O relato de Filipe sobre o que tem sido o crescimento desta moda em que se transformou o comércio de produtos biológicos vai ao encontro do que nos tinha explicado o comerciante de Cascais: “É uma área que requer muito esforço e muito sacrifício. Acordei às quatro da manhã porque muitas destas coisas têm de ser apanhadas no próprio dia. Grande parte das pessoas não está disposta a isto. Experimentam durante uns tempos, mas acabam por desistir”. Além deste esforço, há ainda o peso dos custos, consideravelmente superiores para quem opta pelo modo de produção biológico. “Tudo o que aqui está é feito na rua. Não temos estufa porque queremos cingir-nos ao produto da época. É isso que o biológico nos traz. E não tendo estufa, não temos espinafre. Morreu todo com o frio, infelizmente.” Apesar disso, e da inflação galopante que o país atravessa, Filipe garante que os preços expostos na ardósia se mantêm inalterados. Mas a constatação explica porque é que tantos passaram a dedicar-se exclusivamente à revenda, abdicando da produção. “Há muitos intermediários que nos compram a nós para venderem ao cliente final. Apareceram muitas plataformas ultimamente a fazer isso. Todos os dias recebemos duas e três chamadas de empresas de revenda”, admite.

 

‘Verde’ mas pouco

Além da saúde, outra das razões que levam tantos a apontar em direcção à produção biológica tem que ver com as crescentes preocupações ambientaisA consolidação de novos conceitos como o veganismo não surgiu só associada à alimentação. Nem a consolidação, nem os mitos associados ao marketing que catapultou este sector.

Adriana Mano é dona de uma loja de calçado vegano, que abriu há quatro anos perto da Sé de Braga.

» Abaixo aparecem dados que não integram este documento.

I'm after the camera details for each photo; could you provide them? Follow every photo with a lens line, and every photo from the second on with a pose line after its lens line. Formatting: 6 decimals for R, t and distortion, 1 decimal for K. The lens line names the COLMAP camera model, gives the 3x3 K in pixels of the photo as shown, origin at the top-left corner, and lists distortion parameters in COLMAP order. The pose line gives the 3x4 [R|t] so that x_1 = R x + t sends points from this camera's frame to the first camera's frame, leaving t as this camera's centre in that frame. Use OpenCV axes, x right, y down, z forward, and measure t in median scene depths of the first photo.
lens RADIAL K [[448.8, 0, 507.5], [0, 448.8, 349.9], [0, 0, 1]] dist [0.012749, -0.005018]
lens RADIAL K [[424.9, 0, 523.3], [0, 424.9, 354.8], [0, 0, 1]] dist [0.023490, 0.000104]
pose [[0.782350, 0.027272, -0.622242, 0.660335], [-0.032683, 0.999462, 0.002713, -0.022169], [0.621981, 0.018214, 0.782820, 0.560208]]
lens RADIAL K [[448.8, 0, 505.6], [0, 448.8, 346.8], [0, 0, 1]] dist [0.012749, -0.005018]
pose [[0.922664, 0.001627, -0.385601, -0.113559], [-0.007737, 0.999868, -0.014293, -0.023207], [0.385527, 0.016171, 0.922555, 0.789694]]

Os sapatos que vende são feitos com materiais sustentáveis, e as solas compostas por lixo marinho recolhido na costa portuguesa. Tal como Geninha Varatojo ou João Cabral, Adriana avança rapidamente para um princípio de conversa com o T&Q: “Há muito falso sustentável. O nosso projecto não é ‘greenwash’, garante”. ‘Greenwash’? “Basta usares um material que é mais amigo do ambiente e já dizes que aquilo é sustentável, mesmo que seja feito não sei onde, que venha de barco e que polua imenso. Acaba por ser tudo um grande ‘greenwash’ porque quando vamos ver a pegada não é nada do que parece. Na prática fazem tudo no mesmo sítio, com as mesmas colas, etc. Nós usamos colas à base de água. Vamos ao pormenor”, justifica Adriana Mano.

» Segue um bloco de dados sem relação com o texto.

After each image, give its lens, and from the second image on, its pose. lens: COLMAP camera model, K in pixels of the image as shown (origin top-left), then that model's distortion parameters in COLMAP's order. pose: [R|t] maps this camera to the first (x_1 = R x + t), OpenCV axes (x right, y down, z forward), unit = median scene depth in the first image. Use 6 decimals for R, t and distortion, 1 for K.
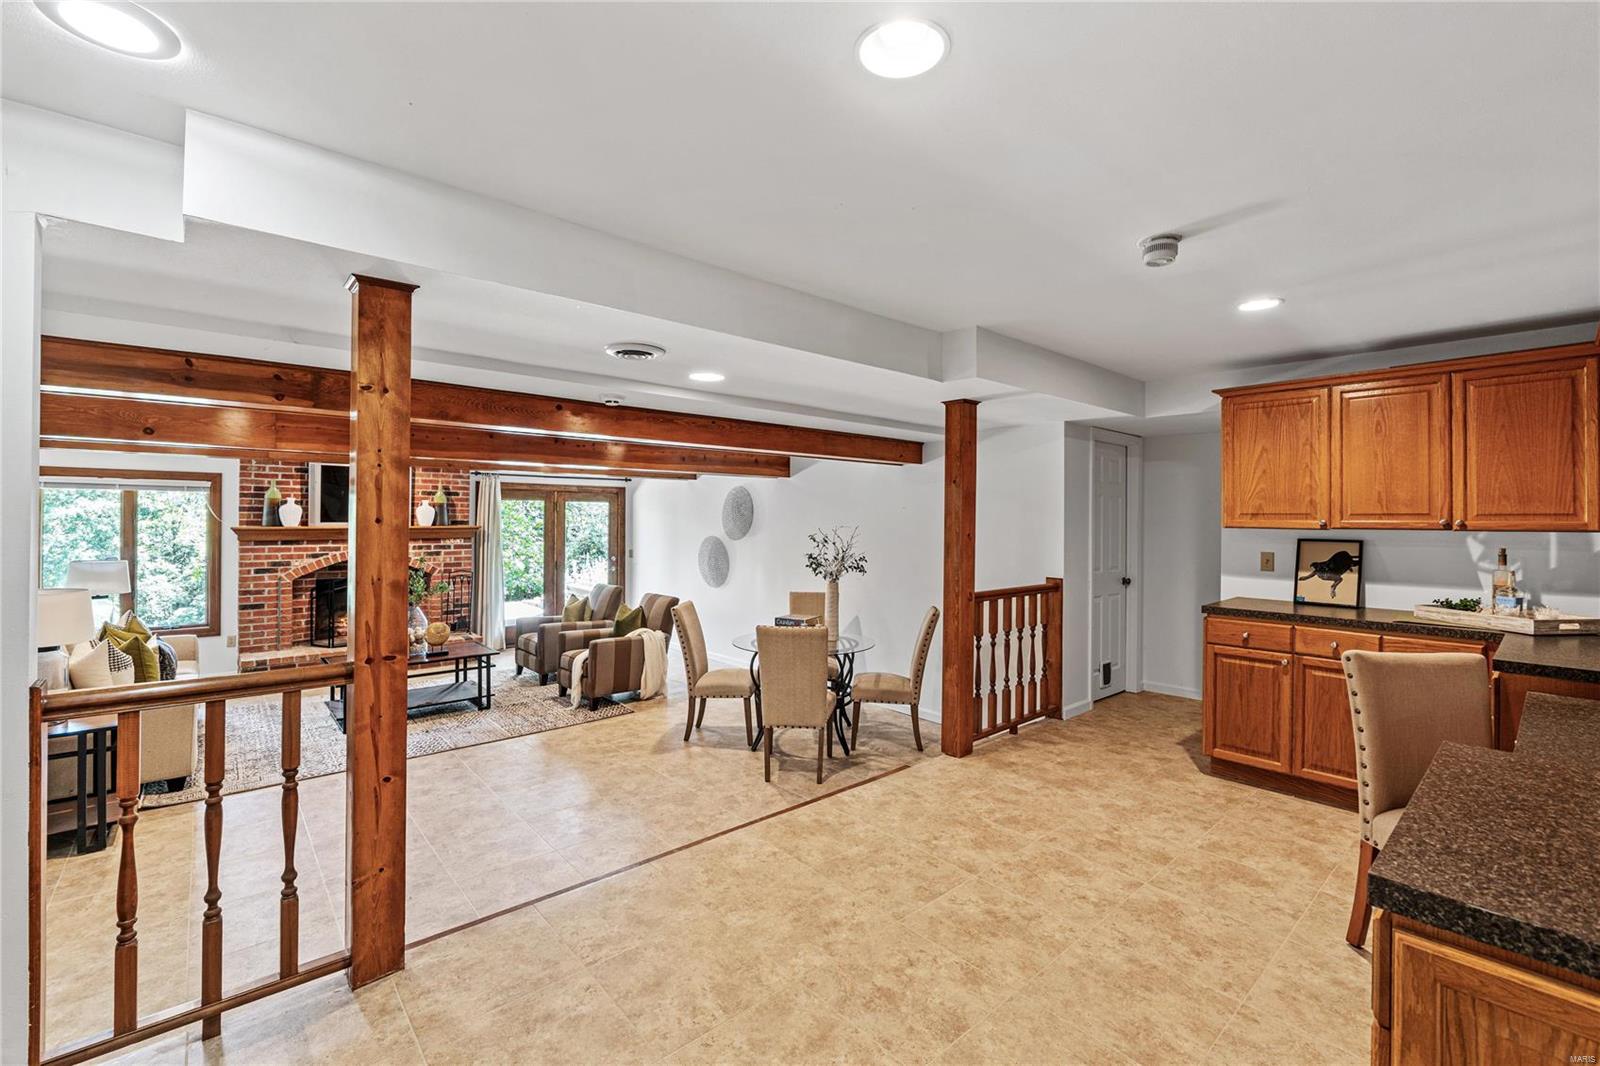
lens RADIAL K [[685.2, 0, 784.4], [0, 685.2, 508.9], [0, 0, 1]] dist [-0.004447, -0.000078]
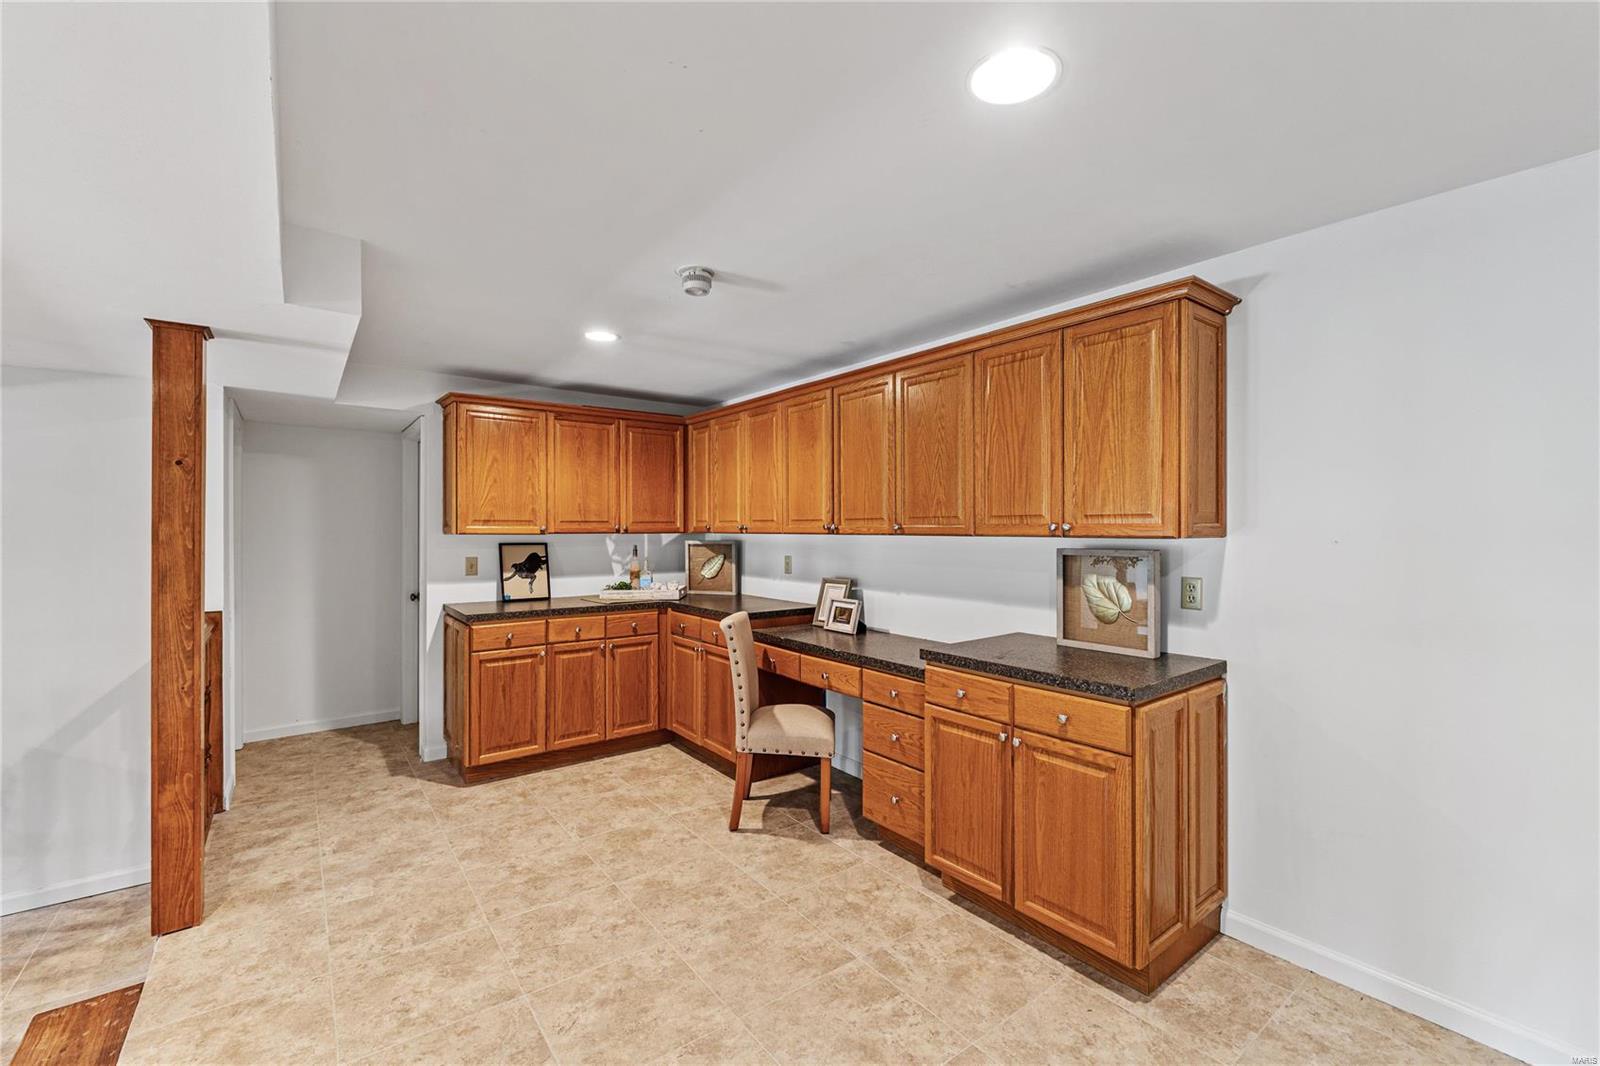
lens RADIAL K [[685.2, 0, 806.0], [0, 685.2, 530.3], [0, 0, 1]] dist [-0.004447, -0.000078]
pose [[0.047121, -0.008674, 0.998852, -0.326194], [-0.014409, 0.999852, 0.009363, 0.005599], [-0.998785, -0.014833, 0.046989, 0.466710]]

A falta de enquadramento legal em Portugal, afirma, contribui muito para que assim seja. A empresária defende, por exemplo, que seja aplicada uma taxa de IVA mais baixa a produtos amigos do ambiente, à semelhança do que acontece noutros países da Europa, ou que se penalize quem vende gato por lebre.

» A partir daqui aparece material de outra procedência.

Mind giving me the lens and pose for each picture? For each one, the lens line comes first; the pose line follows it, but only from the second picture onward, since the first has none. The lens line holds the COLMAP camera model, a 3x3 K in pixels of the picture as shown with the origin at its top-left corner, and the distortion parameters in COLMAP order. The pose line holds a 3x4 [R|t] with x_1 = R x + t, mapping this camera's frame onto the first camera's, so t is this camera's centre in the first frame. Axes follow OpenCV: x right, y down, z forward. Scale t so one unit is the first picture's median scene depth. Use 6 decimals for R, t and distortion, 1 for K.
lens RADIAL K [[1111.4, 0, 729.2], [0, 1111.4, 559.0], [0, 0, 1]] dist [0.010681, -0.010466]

Apesar das críticas, Adriana Mano reconhece que nem todo o branqueamento no sector ‘verde’  parte de uma intenção oportunista de enganar o consumidor. “Há ‘greenwash’ com má intenção e depois há pessoas bem intencionadas que não sabem o que estão a fazer e se metem em negócios que não conhecem. Acabam a oferecer coisas que pensam que são muito boas e não são. Há de tudo”. Este “tudo” resulta também do facto de haver ainda um longo caminho a percorrer no desenvolvimento de materiais e práticas menos castigadoras do planeta. “Não existem materiais veganos para a chuva. Há agora biomateriais, como pele de ananás ou de maçã, e temos isso tudo na nossa linha, mas apesar de as pessoas ficarem muito encantadas com esse tipo de materiais, eles, para serem resistentes, têm de levar uma percentagem de polímero”, explica. Ou seja, pode dizer-se que aquele sapato é mais amigo do ambiente, por não ser 100% feito de plástico, mas na prática… Conclui a empresária: “Quem disser que tem um sapato 100% sustentável, mente. É impossível. Fazemos o mais sustentável possível”.

Texto alterado em relação à edição imprensa do Tal&Qual de 14/12/2022, com atribuição correcta da frase “Nota-se perfeitamente nos supermercados…”.